Folha de S. Paulo


Para cliente, preço ofusca problemas de produto contrabandeado

A estudante Thais Borin Cavalheiro veio de longe e tenta aproveitar o tempo e o dinheiro ao máximo. Na sacola já tem relógio, capa de celular, roupas, bijuterias, tocador de MP3 e pau de selfie.

"A gente sabe que [os produtos] são ilegais. Temos essa certeza, a gente vive do lado do Paraguai. Mesmo assim, compensa pelos preços", diz a estudante, que está com amigos e carrega a câmera fotográfica nas mãos para registrar alguns momentos nas disputadas lojas da região da rua 25 de Março, no centro da capital paulista.

Thais mora em Dourados (MS), cidade próxima de uma das portas de entrada de mercadoria contrabandeadas: o município de Ponta Porã, que fica perto da fronteira com o Paraguai.

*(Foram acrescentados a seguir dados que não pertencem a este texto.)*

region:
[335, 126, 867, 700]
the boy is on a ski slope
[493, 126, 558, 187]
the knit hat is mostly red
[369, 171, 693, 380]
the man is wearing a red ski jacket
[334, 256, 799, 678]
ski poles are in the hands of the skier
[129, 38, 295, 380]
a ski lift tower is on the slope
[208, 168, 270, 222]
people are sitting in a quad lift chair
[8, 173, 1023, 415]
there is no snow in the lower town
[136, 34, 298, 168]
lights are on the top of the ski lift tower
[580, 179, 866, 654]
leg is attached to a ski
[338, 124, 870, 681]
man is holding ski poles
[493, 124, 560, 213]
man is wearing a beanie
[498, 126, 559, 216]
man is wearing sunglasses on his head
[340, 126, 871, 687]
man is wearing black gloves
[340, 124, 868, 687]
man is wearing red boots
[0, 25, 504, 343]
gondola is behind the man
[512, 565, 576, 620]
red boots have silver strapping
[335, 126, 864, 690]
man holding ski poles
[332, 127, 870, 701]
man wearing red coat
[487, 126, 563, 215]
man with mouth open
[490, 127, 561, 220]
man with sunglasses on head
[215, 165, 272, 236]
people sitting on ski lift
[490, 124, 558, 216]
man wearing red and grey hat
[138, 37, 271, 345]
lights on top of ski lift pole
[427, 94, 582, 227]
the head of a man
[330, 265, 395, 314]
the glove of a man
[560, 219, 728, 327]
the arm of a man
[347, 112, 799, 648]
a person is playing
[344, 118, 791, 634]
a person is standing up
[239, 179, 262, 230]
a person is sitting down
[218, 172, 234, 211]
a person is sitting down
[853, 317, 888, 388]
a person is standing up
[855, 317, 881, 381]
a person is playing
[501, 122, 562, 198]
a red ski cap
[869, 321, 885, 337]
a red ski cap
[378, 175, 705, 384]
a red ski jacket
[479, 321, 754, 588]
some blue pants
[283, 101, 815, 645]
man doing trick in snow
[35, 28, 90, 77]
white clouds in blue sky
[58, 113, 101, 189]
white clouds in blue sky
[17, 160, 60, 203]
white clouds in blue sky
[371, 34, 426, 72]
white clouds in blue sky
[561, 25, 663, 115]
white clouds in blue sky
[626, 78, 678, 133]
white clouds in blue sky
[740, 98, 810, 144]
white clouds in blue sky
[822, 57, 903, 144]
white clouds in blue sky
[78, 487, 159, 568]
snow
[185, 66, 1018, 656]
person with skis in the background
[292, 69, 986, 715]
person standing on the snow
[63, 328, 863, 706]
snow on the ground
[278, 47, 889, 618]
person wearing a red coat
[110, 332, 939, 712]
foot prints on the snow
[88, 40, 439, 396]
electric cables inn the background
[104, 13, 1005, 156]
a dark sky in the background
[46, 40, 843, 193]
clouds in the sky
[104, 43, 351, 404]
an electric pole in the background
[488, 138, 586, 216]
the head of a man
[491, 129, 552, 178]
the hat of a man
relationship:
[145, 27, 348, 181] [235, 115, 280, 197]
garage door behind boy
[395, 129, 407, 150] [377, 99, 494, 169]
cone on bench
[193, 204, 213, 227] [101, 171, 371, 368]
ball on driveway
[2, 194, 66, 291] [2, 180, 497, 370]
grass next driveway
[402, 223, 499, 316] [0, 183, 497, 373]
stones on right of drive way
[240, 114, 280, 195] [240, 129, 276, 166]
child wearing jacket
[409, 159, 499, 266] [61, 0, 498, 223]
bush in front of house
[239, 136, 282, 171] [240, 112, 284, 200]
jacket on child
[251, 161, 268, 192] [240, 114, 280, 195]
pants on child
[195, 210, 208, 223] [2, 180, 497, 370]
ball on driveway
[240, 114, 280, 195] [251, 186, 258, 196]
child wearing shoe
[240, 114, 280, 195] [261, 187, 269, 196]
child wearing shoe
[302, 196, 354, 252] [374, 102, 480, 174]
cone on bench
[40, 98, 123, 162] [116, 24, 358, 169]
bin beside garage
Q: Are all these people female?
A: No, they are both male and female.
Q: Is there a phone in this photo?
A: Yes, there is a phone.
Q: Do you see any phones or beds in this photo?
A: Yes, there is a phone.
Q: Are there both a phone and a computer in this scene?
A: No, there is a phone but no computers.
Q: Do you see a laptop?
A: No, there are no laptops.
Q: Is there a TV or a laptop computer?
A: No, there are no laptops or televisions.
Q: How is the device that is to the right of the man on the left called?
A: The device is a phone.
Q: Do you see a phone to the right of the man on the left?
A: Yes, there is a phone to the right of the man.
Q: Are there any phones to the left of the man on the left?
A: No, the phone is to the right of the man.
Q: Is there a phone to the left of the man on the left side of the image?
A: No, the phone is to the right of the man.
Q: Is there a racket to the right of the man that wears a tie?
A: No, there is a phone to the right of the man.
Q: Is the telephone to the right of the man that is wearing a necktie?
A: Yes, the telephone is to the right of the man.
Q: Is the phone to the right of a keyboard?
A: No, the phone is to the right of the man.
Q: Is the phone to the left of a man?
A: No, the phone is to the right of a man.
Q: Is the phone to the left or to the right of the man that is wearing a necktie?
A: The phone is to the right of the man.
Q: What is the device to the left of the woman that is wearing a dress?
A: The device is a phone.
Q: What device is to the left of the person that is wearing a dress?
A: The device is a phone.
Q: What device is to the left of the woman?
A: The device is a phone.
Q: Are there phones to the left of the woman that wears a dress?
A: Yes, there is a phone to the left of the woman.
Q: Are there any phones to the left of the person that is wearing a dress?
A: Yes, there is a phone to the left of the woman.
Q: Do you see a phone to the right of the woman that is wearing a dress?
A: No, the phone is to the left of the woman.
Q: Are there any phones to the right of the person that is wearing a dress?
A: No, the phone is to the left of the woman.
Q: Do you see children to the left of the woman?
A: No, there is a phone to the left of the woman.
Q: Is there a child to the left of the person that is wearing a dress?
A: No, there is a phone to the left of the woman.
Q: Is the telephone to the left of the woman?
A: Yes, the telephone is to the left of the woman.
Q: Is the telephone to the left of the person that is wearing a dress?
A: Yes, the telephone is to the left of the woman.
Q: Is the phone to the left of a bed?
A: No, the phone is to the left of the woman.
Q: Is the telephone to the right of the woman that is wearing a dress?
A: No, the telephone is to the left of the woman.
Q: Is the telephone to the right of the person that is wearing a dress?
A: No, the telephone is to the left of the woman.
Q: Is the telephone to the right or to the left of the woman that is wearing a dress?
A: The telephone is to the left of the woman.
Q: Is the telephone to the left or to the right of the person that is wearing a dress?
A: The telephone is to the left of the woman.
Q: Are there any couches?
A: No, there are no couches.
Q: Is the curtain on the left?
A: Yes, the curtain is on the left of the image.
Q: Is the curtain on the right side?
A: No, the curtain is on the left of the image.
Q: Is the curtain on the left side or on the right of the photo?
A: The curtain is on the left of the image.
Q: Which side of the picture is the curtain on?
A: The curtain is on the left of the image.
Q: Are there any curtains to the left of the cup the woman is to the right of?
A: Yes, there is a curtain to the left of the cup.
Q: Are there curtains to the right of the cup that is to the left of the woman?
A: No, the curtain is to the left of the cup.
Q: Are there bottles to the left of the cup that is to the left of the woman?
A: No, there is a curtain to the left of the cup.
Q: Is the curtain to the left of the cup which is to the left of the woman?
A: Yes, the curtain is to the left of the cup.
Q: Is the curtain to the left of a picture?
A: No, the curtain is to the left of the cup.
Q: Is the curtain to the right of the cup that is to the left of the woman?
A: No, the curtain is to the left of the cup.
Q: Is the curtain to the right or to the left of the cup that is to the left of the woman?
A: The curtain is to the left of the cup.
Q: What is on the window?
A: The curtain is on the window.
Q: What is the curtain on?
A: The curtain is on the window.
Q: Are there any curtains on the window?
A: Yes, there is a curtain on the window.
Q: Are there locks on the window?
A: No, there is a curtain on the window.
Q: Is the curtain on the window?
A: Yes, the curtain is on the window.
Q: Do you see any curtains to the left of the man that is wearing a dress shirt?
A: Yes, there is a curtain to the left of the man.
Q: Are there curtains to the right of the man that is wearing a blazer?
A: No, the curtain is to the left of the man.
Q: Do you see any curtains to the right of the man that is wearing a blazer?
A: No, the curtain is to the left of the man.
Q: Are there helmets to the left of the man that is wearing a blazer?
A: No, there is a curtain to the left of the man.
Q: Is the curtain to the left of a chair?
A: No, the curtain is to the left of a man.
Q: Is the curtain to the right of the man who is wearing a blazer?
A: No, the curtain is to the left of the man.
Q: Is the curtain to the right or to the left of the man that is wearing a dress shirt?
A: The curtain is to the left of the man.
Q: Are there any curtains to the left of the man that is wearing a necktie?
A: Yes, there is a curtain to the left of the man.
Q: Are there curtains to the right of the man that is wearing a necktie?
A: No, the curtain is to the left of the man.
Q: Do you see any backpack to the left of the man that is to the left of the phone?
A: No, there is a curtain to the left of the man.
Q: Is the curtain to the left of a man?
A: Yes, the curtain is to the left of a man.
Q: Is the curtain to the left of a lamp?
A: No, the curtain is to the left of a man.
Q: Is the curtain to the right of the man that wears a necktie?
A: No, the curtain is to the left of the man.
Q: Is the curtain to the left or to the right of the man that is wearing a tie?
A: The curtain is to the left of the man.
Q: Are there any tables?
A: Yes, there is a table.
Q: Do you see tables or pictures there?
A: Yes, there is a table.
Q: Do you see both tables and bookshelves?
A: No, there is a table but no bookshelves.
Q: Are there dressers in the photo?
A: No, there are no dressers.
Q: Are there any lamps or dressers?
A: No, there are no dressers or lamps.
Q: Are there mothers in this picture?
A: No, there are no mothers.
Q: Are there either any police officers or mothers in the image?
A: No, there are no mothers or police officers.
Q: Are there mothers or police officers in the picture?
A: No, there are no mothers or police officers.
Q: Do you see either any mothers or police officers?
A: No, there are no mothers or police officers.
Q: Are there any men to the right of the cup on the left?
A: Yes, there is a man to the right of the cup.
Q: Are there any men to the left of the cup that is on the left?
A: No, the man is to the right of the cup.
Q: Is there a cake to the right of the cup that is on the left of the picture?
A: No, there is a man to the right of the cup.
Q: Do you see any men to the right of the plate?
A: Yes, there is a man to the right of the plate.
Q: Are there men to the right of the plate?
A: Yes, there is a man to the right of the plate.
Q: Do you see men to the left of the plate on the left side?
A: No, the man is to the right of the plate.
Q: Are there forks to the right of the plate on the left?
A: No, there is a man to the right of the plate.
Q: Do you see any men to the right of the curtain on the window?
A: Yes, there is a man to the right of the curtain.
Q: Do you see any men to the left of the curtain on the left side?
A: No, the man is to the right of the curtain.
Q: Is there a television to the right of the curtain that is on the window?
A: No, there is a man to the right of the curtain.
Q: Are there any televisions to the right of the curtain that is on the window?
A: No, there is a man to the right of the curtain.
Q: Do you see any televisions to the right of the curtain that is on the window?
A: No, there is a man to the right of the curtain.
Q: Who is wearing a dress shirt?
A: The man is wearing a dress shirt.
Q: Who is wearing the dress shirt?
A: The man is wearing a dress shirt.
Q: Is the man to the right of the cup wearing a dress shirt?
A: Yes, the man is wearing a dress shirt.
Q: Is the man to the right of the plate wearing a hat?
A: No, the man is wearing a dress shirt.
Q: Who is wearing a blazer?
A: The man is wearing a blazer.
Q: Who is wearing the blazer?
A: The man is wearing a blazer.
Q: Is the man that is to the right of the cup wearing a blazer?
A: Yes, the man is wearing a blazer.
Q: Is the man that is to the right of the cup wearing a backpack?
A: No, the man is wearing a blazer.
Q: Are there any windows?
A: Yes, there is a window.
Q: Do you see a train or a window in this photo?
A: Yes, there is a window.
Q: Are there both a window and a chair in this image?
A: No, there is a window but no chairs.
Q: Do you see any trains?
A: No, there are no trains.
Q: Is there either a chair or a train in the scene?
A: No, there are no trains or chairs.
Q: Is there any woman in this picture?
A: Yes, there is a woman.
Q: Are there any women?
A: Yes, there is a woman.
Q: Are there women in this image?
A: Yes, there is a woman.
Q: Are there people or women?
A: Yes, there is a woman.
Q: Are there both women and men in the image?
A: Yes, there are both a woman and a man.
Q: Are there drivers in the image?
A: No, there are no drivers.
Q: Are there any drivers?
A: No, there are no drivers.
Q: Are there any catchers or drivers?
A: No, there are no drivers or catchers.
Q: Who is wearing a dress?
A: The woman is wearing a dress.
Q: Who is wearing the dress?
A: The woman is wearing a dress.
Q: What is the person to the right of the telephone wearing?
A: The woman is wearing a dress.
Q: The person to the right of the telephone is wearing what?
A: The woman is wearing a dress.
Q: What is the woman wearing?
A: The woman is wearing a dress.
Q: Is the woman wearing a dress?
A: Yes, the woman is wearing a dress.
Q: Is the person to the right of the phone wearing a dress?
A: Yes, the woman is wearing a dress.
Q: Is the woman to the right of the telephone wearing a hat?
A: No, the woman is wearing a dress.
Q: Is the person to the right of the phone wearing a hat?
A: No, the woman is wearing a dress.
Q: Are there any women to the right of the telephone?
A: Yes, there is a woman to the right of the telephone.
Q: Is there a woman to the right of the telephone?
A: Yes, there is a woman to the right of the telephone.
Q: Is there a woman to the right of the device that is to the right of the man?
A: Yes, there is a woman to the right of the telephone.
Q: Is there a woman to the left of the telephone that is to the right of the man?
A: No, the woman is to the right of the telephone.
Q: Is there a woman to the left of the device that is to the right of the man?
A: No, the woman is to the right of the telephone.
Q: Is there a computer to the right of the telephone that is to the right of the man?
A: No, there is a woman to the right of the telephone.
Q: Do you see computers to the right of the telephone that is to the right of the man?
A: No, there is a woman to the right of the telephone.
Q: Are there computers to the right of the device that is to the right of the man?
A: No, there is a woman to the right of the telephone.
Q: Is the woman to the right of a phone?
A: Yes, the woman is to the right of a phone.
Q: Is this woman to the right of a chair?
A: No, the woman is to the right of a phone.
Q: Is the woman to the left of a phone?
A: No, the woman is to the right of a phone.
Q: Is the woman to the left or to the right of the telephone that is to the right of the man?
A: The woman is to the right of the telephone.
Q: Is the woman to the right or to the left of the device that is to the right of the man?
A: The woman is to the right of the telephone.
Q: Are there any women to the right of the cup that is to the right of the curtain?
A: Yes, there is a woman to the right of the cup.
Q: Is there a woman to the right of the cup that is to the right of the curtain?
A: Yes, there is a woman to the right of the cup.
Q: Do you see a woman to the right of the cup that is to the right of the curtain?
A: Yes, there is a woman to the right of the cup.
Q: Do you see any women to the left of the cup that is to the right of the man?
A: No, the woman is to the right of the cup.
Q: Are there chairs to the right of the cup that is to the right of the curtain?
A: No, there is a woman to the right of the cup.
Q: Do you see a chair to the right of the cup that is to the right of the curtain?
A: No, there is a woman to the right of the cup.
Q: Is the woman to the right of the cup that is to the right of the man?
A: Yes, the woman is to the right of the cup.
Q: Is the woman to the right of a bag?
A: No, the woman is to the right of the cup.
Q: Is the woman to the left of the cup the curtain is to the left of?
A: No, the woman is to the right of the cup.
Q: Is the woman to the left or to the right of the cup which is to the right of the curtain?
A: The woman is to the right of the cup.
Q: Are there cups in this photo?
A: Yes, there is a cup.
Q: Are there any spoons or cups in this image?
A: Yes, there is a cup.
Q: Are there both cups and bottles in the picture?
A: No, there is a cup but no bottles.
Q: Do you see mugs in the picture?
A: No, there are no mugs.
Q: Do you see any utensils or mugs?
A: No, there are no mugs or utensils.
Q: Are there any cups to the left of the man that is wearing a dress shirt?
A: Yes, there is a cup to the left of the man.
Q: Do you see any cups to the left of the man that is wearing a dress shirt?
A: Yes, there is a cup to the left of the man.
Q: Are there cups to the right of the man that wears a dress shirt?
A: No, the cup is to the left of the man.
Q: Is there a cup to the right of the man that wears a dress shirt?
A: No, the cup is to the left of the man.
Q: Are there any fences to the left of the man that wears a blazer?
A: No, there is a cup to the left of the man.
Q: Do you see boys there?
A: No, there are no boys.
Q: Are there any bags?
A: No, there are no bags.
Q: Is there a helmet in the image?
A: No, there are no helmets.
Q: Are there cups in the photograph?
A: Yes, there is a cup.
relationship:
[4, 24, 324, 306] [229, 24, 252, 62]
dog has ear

Ainda que acostumada com o comércio de produtos ilegais e preços mais acessíveis nas ruas de Dourados, ela se surpreende com a quantidade de produtos ofertados na 25 de Março e cede a várias tentações.

Se tivesse comprado os produtos que carrega na sacola em shopping-centers ou lojas de departamento, gastaria no mínimo o triplo do valor desembolsado.

"Todo mundo fala [da região da 25] tanto lá [em Dourados] quanto aqui em São Paulo. A recomendação é sempre essa: quer comprar? Vai na 25", diz Thais.

Os preços das mercadorias na 25 de Março atraem pessoas de vários Estados brasileiros. A vendedora Ismeny França, 28, se acostumou com as viagens de São Luís (MA) para São Paulo. Normalmente, ela fica em São Paulo de 4 a 5 dias até garantir um bom estoque para revenda na capital maranhense.

"A passagem desta vez foi um pouco cara, mas compensa pagar a passagem e comprar aqui para depois revender", afirma.

Editoria de Arte/Folhapress

SEM CONTROLE

As mercadorias são mais baratas porque não embutem impostos, mas quase sempre ficam aquém também na qualidade. Muitos dos produtos contrabandeados são produzidos sem controle nem garantias, podendo, em casos extremos, causar contaminação, sufocamento ou intoxicação fatais.

Em alguns casos, são manufaturadas por pessoas que trabalham em condições análogas à escravidão; mais horas de produção e menores salários garantem a margem ao barateamento dos produtos e mercadorias.

Alheia ao problema, a vendedora Ismeny diz que precisa estar atenta para garantir qualidade no estoque para revenda. "Algumas coisas são de boa qualidade, outras não. Tem que ter muito cuidado e procurar mesmo, examinar o produto. O cliente vai exigir."

Além do preço mais baixo, outro motivo que leva à compra de mercadorias contrabandeadas é o fato de que, para grande parte dos consumidores, a prática não é injusta.

"Ninguém hesita em cometer ilegalidades se a lei parece injusta", disse o psicanalista e colunista da Folha Contardo Calligaris durante o fórum "O Contrabando no Brasil", promovido pela Folha nos últimos dias 18 e 19. "No Brasil os preços são caros, e há leis contraditórias", completa.